Task description:
Would you transcribe the listing exactly as it stands, minus any images?

##############################

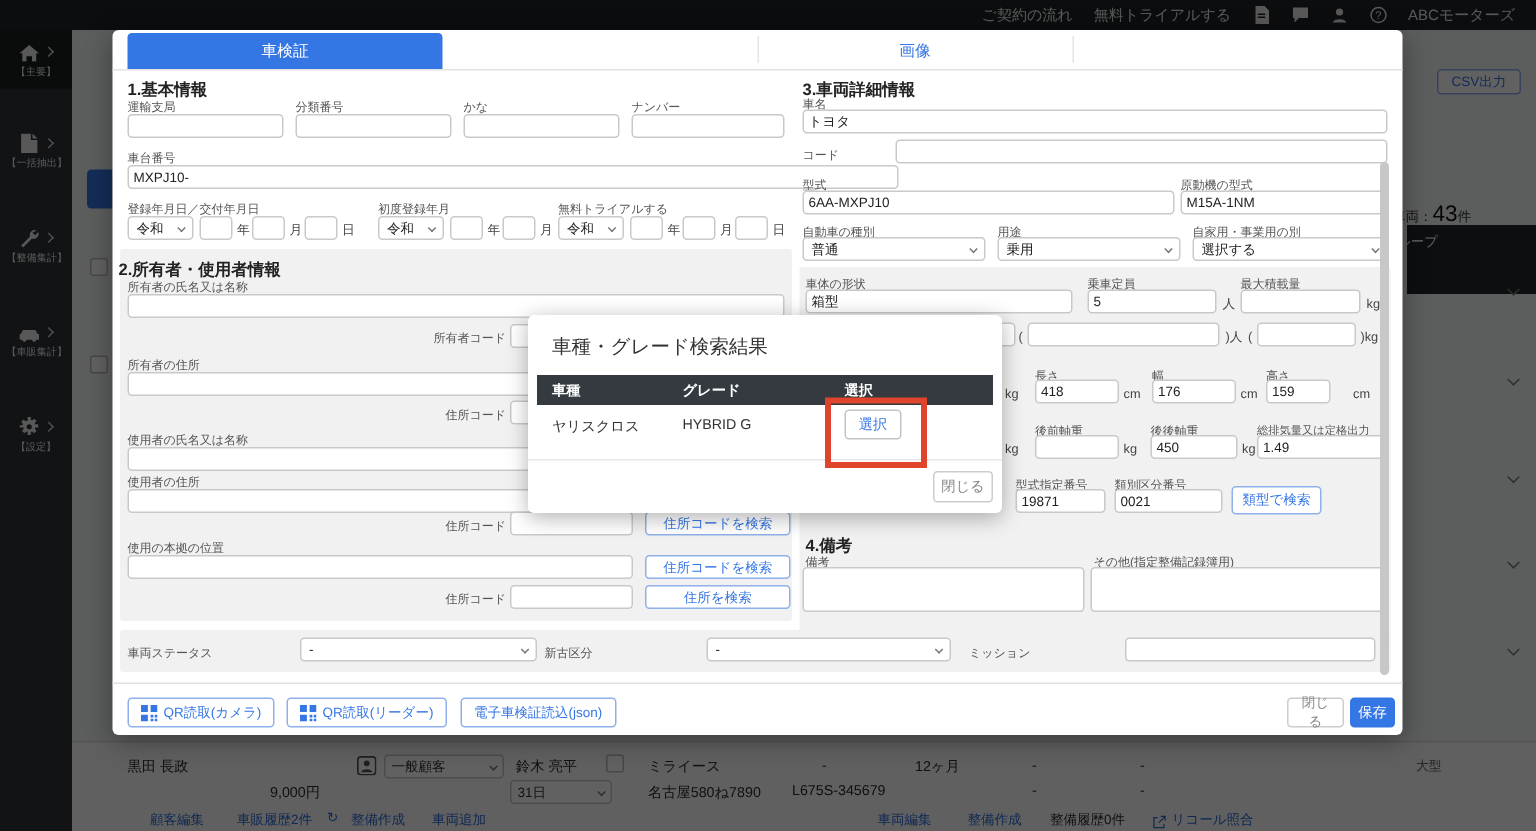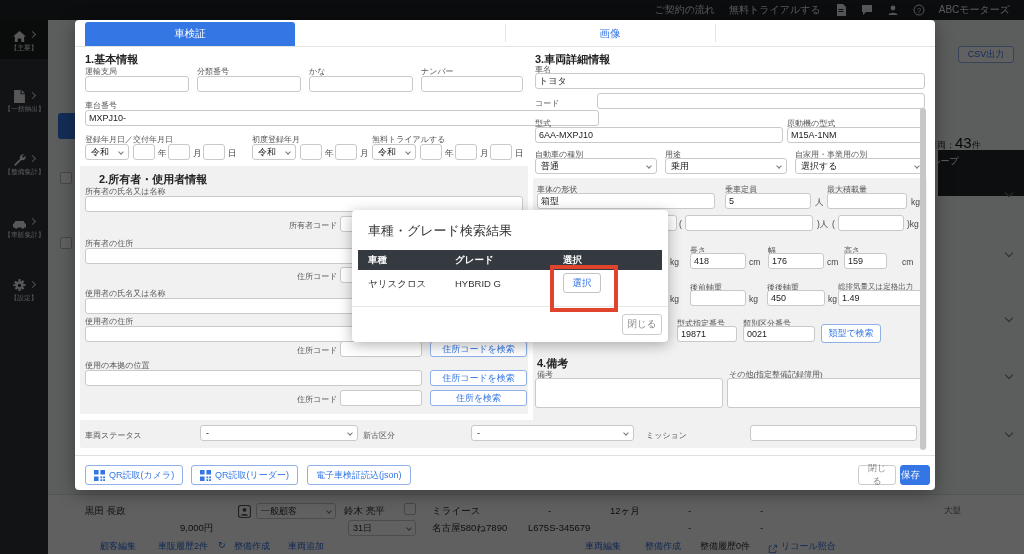"2.所有者・使用者情報" div.sect { left: 24px -> 4px }
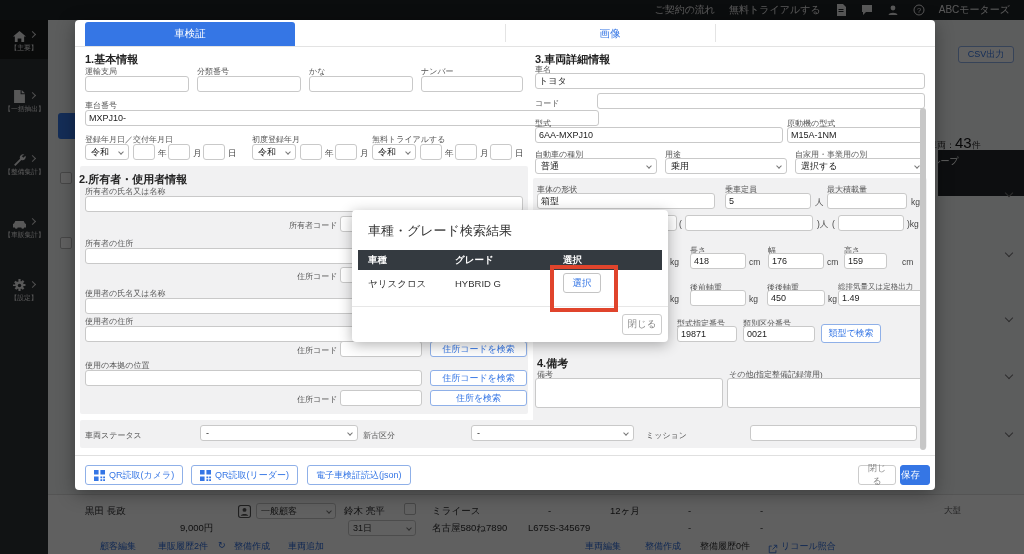"保存" .save-btn { justify-content: none -> center }
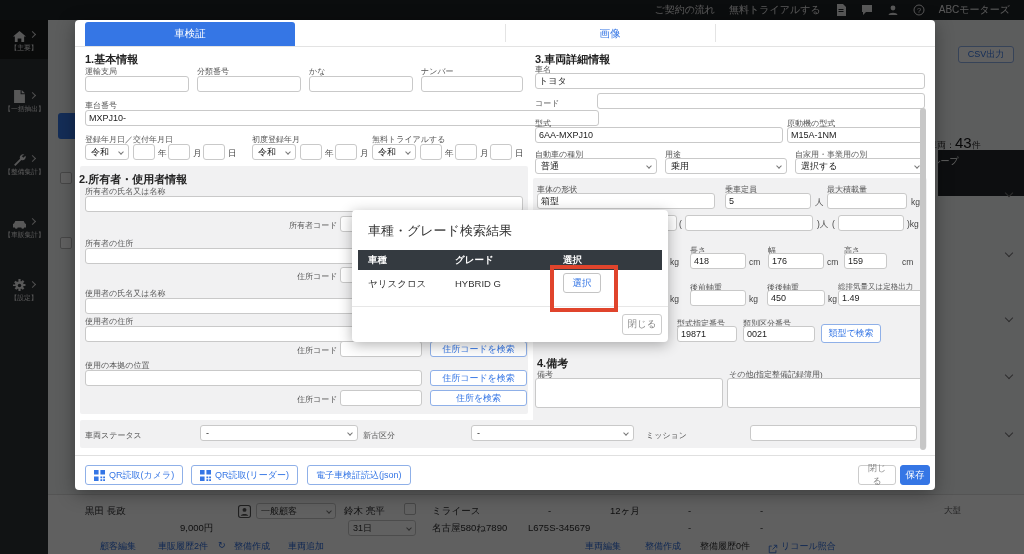"31日" div.bgsel { left: 348px -> 340px }
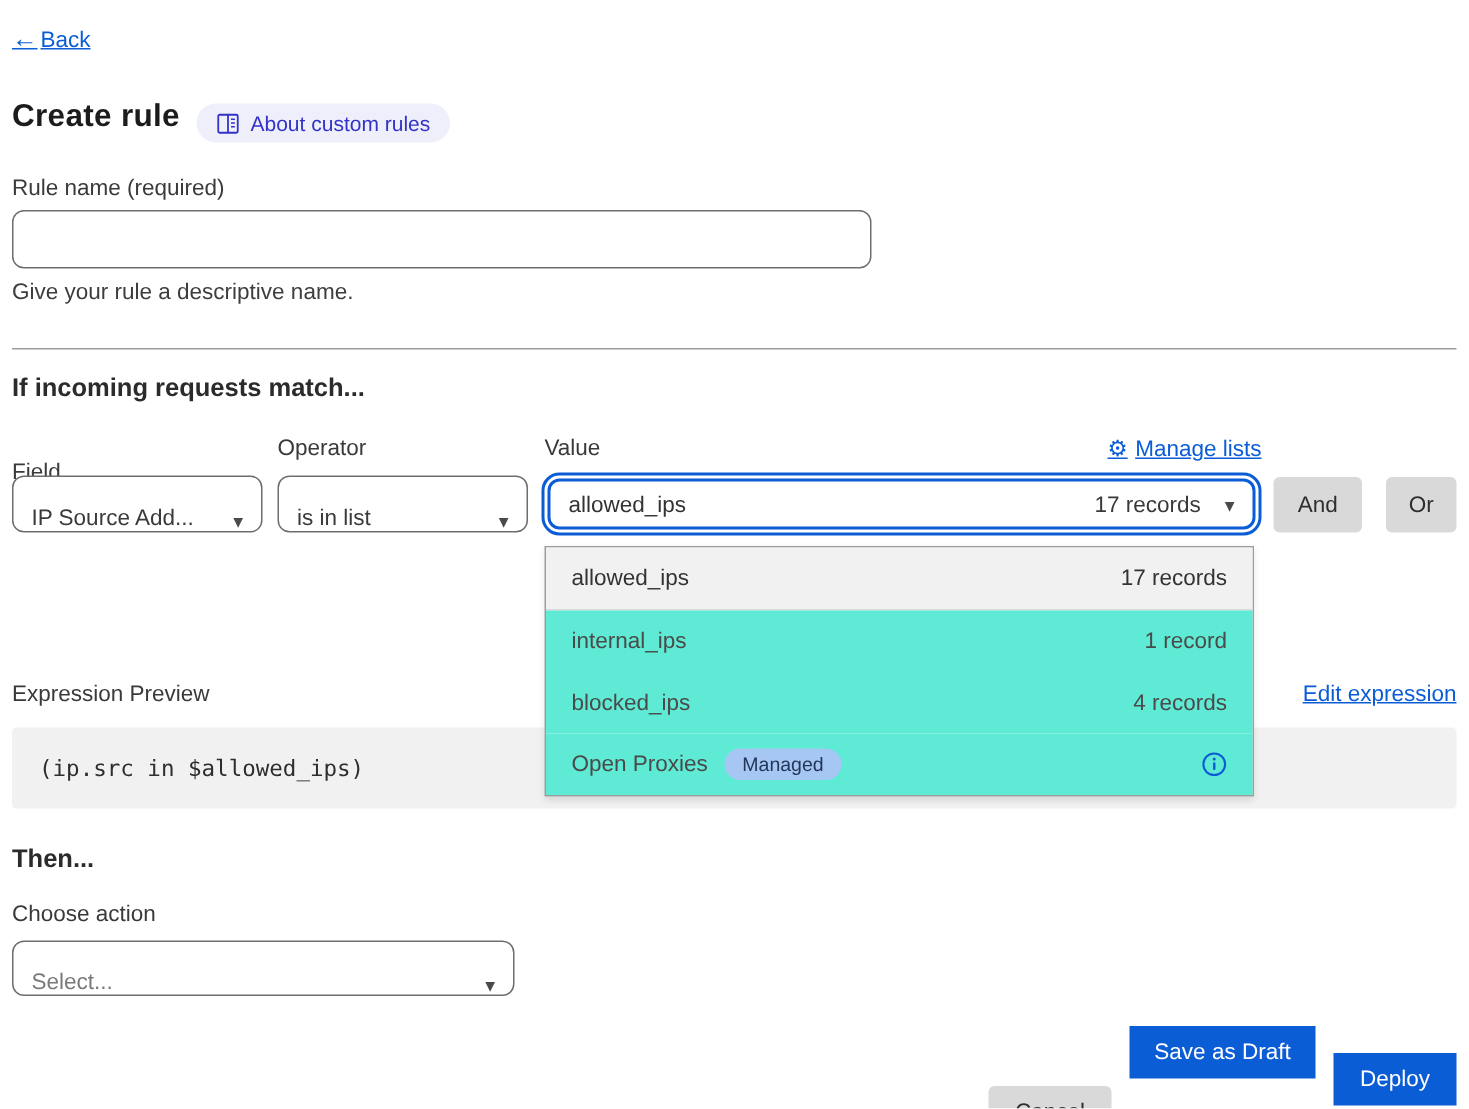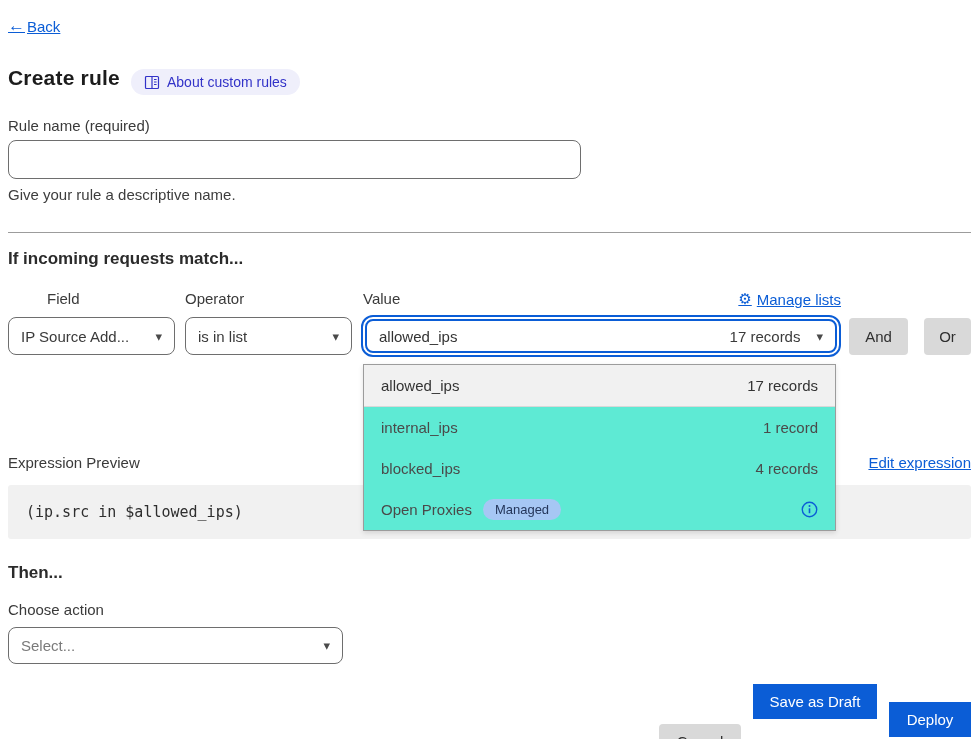"Field" div.abs { margin-left: 39px -> none; top: 290px -> 306px }
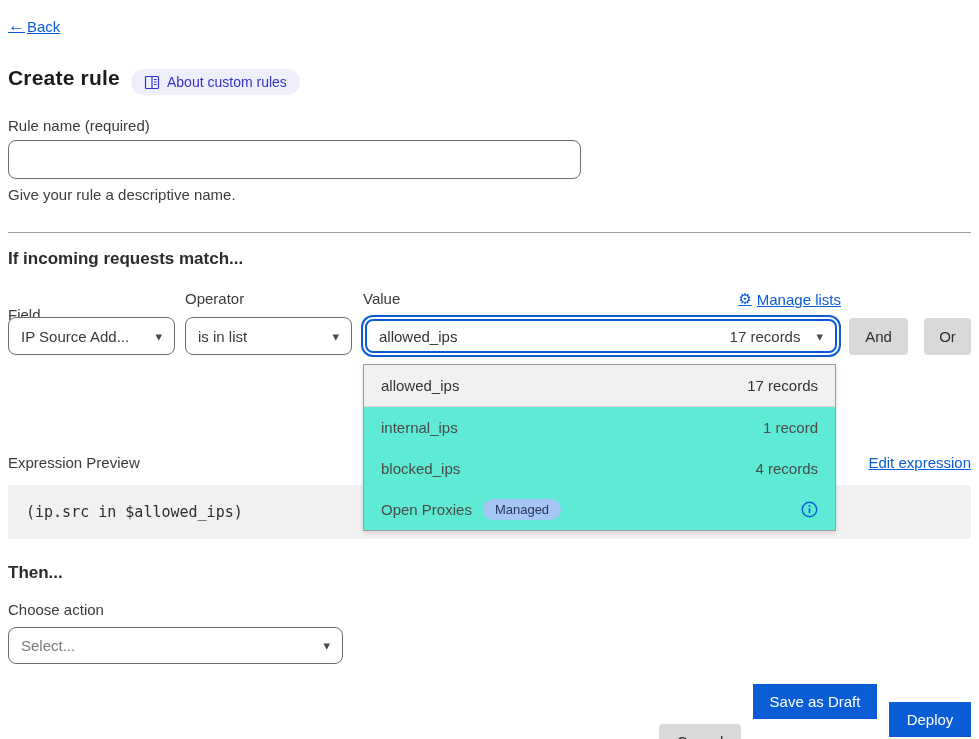"IP Source Add..." .select { align-items: center -> flex-end }
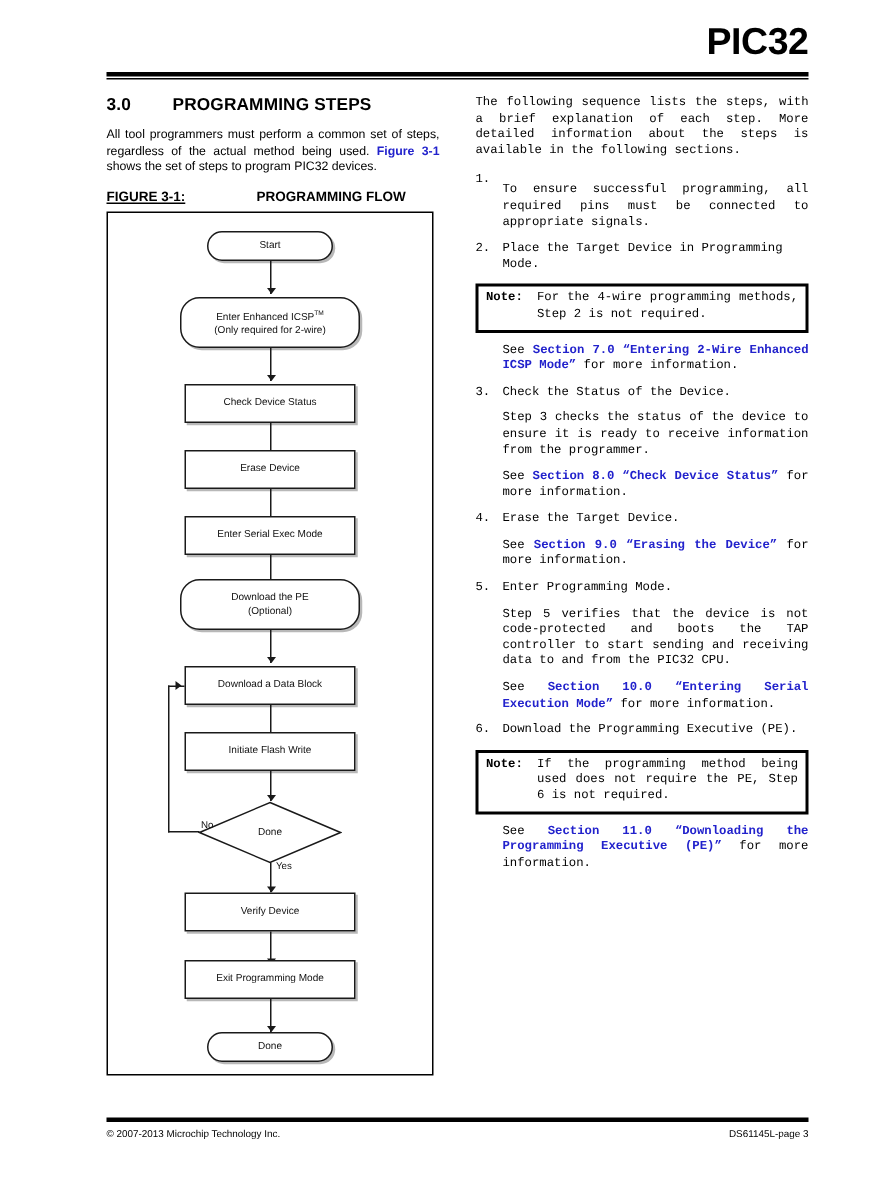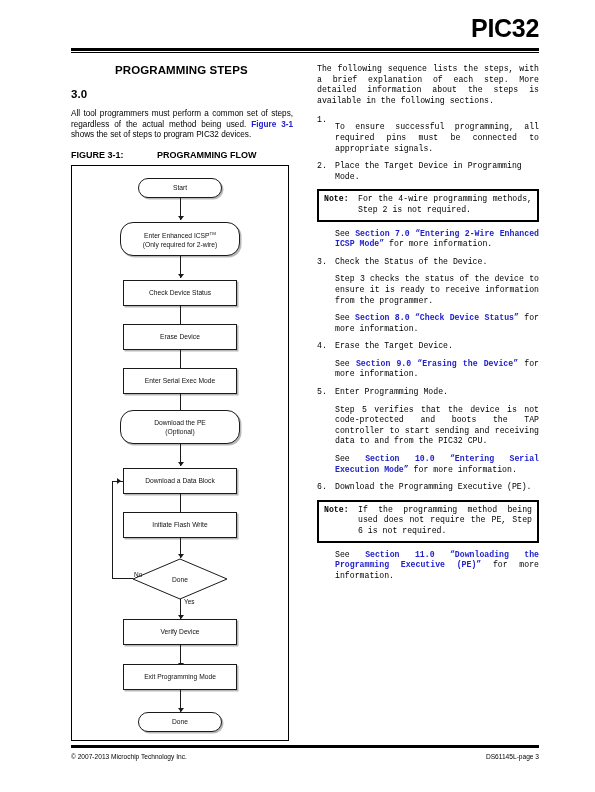"3.0" #section-number { margin-top: 24px -> none }
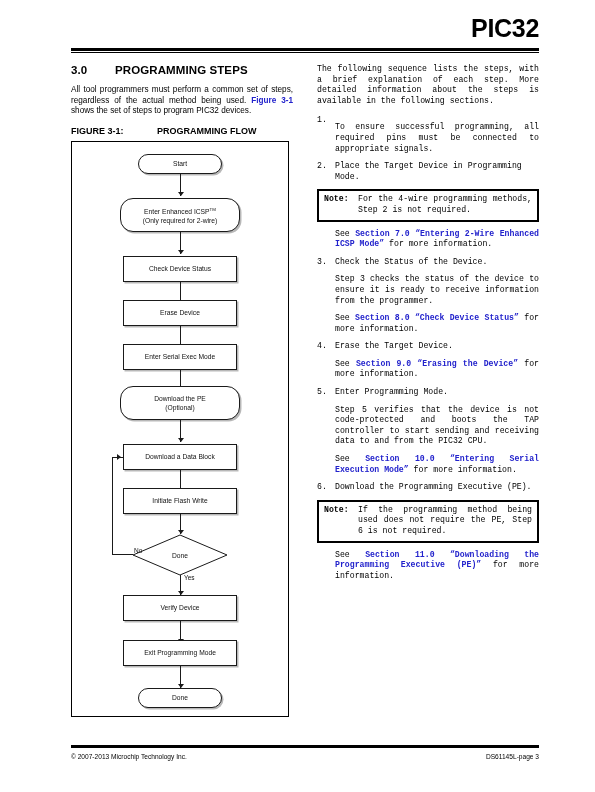"FIGURE 3-1:" #figure-label { text-decoration: none -> underline; width: 86px -> 100px }
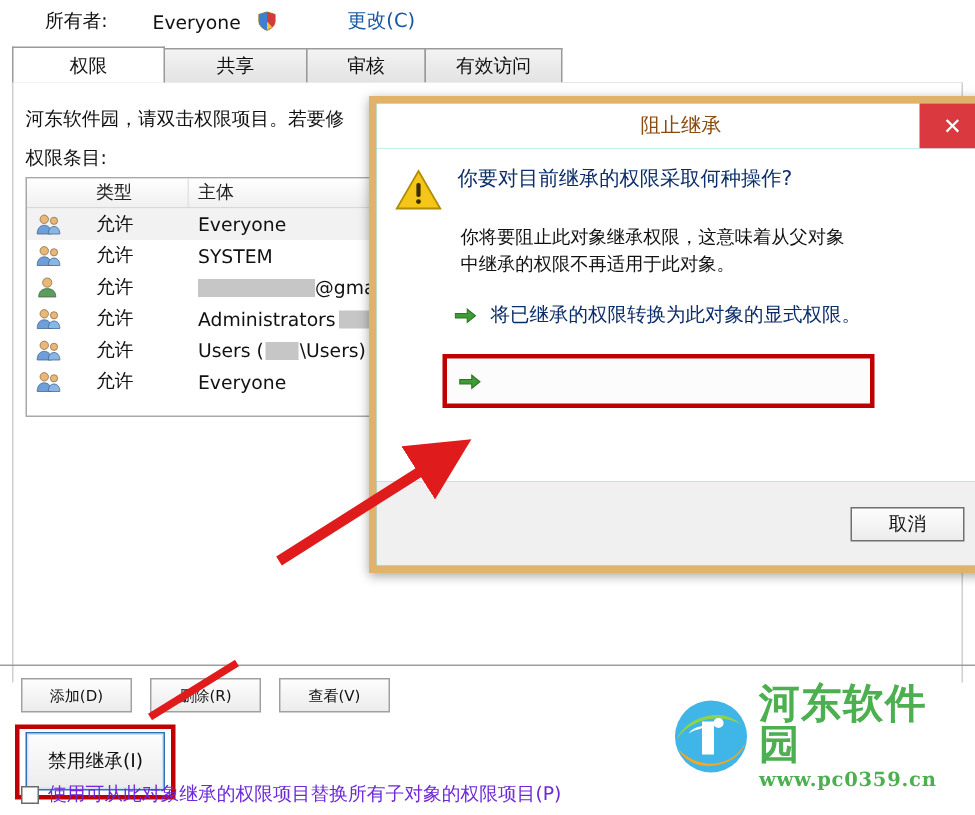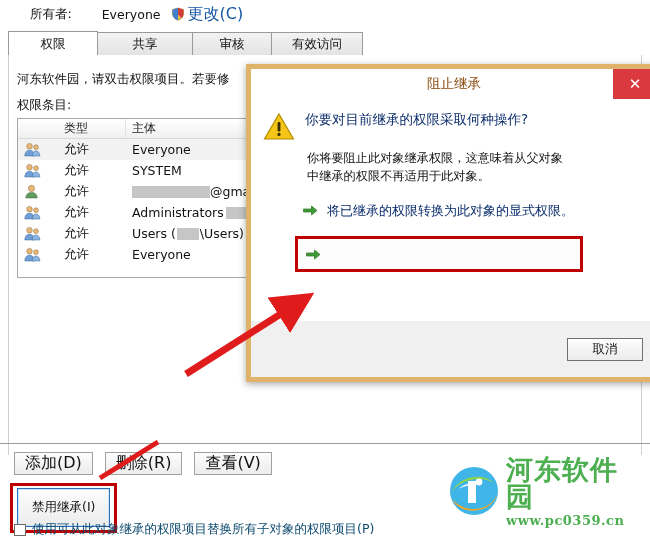"更改(C)" .owner-change-text { font-size: 16px -> 13px; margin-left: none -> 44px }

##############################

Response to the exercise:
"2.所有者・使用者情報" div.sect { left: 24px -> 4px }
"保存" .save-btn { justify-content: none -> center }
"31日" div.bgsel { left: 348px -> 340px }
"Field" div.abs { margin-left: 39px -> none; top: 290px -> 306px }
"IP Source Add..." .select { align-items: center -> flex-end }
"3.0" #section-number { margin-top: 24px -> none }
"FIGURE 3-1:" #figure-label { text-decoration: none -> underline; width: 86px -> 100px }
"更改(C)" .owner-change-text { font-size: 16px -> 13px; margin-left: none -> 44px }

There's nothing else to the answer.